Even at the most recent contract negotiation, the county expressed complete satisfaction with the service they are receiving.
It is clear that the two paramedic service is the standard we hope to enjoy.
Several months ago, the county began talks of improving the system, and the city stood ready to do whatever it took to assist in those improvements. Based on response times, maps were drawn up to show where an additional ambulance would be a benefit. The data showed the most effective location would be in the Town of Plover.
The county began talks of the addition of an ambulance, but in the Village of Plover, an area already served by a response time well within the benchmarks. Response time map data showed an improved response time of less than 2 percent to areas further from the county core.
The county then chose to not seek quotes for this service, but rather negotiate directly with only the Village of Plover to provide this service, and at a reductions in staff credentials, down to only one paramedic and one EMT. Training requirements for an EMT are 185 hours. On top of that, the cost is about $630,000 annually for this reduced service.
Every taxpayer in Portage County will be paying for this reduced service.
With Plover and areas south being served now with one paramedic and one EMT, you will be paying more taxes to get less service. In addition to that, if the two currently-staffed ambulances from Stevens Point happen to be out on calls, the next ambulance may be that one from Plover. Everyone in the county will now see a lower level of service, but a marginally improved response time. In other words, they’ll get there slightly quicker, but cannot perform all of the same functions that the two-paramedic teams are allowed to.

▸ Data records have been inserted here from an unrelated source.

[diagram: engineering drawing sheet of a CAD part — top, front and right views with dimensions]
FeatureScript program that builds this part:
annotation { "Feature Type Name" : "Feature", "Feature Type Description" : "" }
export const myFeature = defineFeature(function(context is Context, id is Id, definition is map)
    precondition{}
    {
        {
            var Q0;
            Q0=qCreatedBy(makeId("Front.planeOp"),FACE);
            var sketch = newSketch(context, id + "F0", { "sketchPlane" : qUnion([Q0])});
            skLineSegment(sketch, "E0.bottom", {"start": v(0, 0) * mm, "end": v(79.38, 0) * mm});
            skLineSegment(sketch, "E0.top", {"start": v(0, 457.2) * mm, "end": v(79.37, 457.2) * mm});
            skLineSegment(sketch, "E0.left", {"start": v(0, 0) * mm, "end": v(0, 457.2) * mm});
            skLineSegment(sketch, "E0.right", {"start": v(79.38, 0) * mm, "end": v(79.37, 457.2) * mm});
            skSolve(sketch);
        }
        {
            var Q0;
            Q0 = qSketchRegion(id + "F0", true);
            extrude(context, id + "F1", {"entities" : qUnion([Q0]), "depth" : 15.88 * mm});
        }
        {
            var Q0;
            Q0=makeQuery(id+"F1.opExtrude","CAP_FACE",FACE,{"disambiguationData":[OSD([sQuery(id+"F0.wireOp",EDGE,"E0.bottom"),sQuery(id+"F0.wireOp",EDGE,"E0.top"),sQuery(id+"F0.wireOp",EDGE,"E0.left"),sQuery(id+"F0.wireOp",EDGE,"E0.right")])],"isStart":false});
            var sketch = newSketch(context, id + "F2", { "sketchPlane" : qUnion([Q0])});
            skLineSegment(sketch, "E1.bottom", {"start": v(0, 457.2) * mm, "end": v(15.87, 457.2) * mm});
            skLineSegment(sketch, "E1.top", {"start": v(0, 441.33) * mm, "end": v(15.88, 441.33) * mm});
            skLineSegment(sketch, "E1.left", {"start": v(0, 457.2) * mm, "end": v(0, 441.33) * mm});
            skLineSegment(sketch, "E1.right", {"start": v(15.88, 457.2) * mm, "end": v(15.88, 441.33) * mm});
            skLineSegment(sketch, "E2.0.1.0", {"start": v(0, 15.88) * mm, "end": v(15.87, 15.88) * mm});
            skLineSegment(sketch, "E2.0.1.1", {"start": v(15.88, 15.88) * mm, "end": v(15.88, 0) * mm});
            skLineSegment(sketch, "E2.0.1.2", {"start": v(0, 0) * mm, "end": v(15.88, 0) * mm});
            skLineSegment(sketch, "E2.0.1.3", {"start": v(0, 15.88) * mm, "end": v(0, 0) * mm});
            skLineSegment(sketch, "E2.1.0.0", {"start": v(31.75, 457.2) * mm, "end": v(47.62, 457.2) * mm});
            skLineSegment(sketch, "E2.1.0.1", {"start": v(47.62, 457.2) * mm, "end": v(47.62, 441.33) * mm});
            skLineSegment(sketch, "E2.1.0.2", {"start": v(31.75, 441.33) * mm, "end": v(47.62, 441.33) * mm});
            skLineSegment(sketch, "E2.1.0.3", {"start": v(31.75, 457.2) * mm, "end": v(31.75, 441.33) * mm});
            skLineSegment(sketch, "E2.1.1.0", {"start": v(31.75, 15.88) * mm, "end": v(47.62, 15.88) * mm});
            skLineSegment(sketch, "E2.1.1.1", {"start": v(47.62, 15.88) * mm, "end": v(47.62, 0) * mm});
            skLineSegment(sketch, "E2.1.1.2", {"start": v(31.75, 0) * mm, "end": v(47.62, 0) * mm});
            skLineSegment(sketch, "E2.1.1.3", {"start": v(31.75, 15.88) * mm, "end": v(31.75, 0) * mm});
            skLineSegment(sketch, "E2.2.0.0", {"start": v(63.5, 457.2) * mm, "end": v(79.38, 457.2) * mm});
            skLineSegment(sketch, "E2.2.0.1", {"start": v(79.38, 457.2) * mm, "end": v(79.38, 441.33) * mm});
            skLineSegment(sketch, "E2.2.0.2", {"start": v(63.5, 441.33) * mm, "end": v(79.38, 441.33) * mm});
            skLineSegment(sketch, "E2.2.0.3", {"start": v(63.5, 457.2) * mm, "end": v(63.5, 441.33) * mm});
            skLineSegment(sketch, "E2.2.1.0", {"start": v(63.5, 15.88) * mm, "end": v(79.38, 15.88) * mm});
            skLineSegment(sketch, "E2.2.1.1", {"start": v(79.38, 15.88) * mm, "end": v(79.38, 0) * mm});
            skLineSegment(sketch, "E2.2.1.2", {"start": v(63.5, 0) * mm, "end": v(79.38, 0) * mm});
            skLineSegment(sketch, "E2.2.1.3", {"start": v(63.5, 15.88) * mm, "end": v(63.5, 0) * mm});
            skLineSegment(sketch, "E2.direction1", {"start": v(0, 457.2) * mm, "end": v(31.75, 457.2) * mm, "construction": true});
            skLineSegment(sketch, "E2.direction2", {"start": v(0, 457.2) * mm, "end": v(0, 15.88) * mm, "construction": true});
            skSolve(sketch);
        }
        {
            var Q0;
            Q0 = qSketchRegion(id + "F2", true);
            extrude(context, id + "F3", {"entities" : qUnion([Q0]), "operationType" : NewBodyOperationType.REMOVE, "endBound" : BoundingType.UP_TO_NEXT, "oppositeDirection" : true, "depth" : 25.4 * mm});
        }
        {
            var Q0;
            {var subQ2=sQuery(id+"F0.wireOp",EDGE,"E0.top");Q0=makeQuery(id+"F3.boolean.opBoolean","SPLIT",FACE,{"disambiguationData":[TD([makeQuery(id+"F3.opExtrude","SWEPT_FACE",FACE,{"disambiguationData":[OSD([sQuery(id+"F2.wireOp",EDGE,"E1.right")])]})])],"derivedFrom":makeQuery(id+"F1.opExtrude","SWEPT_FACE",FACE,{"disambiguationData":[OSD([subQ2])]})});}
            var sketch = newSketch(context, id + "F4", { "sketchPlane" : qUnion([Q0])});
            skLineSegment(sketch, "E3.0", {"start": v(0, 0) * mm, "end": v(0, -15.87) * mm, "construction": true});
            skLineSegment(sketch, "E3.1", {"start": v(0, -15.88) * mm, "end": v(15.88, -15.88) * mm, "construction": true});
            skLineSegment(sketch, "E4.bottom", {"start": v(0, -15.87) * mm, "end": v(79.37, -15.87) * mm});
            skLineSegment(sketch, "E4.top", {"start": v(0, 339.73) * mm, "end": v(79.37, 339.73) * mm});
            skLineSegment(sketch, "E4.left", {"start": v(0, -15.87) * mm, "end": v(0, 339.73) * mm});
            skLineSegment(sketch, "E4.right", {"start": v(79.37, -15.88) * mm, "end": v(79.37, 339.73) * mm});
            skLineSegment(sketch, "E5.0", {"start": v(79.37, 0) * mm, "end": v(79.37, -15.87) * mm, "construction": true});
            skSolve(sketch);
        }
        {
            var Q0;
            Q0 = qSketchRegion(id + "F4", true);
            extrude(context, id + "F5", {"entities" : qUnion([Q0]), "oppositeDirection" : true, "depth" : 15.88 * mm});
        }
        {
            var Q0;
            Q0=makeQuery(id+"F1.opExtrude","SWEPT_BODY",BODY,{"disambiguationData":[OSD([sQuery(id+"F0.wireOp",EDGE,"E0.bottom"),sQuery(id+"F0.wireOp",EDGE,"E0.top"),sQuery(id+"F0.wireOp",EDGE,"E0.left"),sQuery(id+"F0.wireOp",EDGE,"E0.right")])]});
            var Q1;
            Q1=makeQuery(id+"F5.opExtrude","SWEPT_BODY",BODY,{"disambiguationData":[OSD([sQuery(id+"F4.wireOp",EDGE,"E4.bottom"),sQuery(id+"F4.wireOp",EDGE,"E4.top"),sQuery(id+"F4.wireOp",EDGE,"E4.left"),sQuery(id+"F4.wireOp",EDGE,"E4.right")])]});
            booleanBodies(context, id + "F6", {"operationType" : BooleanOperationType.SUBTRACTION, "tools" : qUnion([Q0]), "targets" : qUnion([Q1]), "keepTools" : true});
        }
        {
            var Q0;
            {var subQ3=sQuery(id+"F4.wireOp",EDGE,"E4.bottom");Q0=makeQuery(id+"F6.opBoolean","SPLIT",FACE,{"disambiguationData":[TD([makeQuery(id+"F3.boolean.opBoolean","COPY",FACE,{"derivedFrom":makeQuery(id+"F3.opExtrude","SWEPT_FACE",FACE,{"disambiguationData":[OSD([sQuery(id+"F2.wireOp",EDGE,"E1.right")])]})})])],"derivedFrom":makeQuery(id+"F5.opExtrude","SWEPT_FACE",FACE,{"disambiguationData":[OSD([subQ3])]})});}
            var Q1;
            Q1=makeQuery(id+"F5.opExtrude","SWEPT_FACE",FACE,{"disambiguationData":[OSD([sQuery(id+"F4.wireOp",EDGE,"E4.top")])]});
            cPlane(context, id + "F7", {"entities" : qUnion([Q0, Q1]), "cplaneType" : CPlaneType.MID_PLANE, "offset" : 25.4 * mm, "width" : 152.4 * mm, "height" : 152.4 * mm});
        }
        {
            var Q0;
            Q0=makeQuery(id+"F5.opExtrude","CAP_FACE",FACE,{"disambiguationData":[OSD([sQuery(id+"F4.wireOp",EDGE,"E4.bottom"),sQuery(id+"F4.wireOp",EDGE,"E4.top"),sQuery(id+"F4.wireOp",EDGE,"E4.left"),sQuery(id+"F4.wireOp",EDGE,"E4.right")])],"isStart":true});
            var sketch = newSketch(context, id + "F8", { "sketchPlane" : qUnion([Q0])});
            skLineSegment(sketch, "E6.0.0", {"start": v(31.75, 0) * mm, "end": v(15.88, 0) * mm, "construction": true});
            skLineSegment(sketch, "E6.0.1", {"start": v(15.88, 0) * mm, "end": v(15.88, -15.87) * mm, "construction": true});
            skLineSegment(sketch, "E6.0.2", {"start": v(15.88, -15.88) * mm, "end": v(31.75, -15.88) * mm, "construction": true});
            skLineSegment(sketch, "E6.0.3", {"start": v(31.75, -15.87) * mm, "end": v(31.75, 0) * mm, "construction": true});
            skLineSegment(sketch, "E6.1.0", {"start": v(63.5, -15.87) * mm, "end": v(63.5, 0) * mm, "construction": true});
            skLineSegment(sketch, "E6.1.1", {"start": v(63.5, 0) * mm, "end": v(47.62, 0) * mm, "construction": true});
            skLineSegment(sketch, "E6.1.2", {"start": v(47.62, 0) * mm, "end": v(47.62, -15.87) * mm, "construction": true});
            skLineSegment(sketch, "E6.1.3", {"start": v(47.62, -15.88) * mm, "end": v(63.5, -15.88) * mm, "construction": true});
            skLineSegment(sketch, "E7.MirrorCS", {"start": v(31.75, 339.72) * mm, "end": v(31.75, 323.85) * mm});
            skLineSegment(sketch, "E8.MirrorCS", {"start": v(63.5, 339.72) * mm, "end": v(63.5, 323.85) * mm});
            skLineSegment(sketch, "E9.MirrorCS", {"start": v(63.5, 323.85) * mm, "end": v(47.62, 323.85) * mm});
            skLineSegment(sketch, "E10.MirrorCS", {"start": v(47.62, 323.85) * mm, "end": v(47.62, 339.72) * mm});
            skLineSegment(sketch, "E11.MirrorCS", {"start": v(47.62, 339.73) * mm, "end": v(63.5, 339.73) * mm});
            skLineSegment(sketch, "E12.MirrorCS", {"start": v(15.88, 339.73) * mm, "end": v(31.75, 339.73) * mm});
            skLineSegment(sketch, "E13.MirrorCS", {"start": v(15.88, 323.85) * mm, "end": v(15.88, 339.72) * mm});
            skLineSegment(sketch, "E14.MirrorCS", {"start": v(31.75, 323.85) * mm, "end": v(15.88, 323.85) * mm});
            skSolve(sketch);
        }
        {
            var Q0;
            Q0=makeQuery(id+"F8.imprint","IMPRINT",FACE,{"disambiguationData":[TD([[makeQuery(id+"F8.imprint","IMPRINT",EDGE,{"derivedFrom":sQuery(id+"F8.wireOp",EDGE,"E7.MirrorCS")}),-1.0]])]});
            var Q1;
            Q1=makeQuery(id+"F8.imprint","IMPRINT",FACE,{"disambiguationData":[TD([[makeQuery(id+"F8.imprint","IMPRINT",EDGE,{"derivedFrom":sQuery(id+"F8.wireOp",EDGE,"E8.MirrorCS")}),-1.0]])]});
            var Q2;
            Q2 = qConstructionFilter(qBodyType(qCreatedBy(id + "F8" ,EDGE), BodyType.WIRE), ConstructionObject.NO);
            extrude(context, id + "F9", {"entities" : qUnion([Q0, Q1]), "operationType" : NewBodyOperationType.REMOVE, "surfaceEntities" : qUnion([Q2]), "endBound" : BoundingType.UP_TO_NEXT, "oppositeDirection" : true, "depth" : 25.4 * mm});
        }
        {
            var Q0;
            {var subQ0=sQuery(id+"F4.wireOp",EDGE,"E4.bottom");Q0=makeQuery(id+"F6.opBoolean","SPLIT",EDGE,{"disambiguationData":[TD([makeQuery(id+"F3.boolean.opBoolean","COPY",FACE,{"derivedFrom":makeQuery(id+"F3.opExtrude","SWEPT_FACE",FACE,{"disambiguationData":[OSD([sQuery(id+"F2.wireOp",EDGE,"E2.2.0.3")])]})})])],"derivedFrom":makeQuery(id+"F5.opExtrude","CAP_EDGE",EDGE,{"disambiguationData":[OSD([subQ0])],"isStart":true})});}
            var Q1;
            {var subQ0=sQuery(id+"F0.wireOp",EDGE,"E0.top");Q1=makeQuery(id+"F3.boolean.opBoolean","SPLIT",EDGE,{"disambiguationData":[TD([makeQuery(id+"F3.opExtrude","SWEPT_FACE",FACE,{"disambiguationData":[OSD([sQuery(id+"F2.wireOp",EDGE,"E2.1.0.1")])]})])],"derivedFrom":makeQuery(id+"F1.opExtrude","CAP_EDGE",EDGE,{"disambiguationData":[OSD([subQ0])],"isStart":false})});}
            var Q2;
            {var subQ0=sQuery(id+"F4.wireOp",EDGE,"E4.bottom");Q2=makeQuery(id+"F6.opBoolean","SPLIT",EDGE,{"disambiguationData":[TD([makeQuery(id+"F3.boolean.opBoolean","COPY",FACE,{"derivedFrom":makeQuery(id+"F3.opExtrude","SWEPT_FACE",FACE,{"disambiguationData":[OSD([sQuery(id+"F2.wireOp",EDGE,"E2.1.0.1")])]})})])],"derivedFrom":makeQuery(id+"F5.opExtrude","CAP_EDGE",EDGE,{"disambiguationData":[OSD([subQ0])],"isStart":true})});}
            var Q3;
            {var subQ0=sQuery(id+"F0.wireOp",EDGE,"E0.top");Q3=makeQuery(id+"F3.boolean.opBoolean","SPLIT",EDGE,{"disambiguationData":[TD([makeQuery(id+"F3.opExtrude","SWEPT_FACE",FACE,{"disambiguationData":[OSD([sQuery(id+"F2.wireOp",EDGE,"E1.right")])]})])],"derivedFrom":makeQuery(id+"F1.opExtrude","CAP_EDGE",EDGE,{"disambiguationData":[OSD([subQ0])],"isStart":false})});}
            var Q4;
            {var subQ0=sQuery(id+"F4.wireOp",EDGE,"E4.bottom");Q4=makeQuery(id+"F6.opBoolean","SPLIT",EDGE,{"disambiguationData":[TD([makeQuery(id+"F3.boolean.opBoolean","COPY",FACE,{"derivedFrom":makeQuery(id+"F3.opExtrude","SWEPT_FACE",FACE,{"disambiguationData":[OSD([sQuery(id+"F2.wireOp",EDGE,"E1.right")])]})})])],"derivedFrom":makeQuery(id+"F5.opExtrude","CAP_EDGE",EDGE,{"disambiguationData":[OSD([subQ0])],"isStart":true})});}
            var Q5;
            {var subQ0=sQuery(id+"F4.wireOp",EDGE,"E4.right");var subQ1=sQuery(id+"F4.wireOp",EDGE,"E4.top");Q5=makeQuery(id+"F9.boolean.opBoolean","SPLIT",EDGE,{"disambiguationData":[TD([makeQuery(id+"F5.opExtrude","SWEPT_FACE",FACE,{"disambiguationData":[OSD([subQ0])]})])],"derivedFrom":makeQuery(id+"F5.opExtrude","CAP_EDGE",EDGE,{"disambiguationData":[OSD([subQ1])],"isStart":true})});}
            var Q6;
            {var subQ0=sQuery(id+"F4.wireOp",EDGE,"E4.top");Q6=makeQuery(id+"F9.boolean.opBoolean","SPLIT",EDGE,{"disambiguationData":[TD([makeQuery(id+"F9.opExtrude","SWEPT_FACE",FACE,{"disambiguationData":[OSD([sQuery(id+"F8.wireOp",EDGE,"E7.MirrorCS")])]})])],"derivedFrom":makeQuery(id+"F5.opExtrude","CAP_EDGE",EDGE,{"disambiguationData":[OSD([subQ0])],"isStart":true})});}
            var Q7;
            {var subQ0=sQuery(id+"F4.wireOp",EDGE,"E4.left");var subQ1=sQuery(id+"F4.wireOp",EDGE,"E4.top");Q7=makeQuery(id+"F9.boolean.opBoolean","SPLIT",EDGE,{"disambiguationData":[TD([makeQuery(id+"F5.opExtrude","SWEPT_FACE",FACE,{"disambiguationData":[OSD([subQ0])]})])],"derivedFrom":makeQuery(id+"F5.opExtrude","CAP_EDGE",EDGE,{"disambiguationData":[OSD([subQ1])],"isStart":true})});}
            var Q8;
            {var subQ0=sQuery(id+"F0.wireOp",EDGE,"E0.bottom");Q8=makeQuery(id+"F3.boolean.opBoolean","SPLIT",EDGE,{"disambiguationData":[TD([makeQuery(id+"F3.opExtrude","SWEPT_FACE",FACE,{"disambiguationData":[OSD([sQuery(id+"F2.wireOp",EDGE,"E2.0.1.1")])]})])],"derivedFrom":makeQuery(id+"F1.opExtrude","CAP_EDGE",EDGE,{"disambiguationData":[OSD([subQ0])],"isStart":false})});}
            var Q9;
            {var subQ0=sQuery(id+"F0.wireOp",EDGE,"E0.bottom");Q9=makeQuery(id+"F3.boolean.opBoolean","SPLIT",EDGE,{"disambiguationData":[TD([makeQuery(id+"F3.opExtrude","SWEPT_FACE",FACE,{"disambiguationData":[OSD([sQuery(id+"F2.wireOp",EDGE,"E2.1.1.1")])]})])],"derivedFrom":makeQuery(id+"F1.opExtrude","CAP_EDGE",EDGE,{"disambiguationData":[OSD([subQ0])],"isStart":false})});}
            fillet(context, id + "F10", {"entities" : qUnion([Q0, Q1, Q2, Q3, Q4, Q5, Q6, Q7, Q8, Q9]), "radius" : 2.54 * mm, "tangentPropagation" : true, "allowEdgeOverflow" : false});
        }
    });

The county could choose to pay extra for the two-paramedic level of service, even with Plover, and that’s what I hope they do. The small increase in cost, spread over the county’s 70,000 residents would be nearly insignificant.

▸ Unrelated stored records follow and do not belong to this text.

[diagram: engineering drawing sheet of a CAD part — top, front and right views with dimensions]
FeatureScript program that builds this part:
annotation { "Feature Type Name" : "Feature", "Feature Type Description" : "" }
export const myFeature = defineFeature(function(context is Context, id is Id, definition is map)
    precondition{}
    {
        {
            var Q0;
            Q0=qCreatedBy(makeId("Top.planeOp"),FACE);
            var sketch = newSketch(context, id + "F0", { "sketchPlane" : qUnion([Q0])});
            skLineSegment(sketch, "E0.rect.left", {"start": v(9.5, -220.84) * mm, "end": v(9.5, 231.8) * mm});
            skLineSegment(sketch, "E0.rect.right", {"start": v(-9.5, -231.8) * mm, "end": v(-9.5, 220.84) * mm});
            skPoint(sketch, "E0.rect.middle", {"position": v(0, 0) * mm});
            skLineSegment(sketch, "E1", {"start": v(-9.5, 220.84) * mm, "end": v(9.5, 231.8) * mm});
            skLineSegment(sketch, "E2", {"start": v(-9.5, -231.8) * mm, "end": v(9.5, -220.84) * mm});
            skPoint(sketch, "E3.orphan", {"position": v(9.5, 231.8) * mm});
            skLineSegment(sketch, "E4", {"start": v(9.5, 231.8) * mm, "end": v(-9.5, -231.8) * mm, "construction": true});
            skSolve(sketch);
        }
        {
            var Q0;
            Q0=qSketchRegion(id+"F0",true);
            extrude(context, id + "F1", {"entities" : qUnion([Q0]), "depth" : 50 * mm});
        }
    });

But if the county really had the best interest of its citizens in mind, they would seek the best service for the best price rather than forsaking that duty and negotiating only with one entity at a reduced service level.
What is the real goal here? Is it to continue to provide the best available service for everyone in the county, or is it to give Plover a contract because of some unknown reason and risk fracturing an award winning, top-notch ambulance service?
I urge you to contact your County Board Supervisor, or attend the meeting on Nov. 9 and voice your opposition to this expensive reduction in service, and demand that the county only contract for a two-paramedic expansion to the system.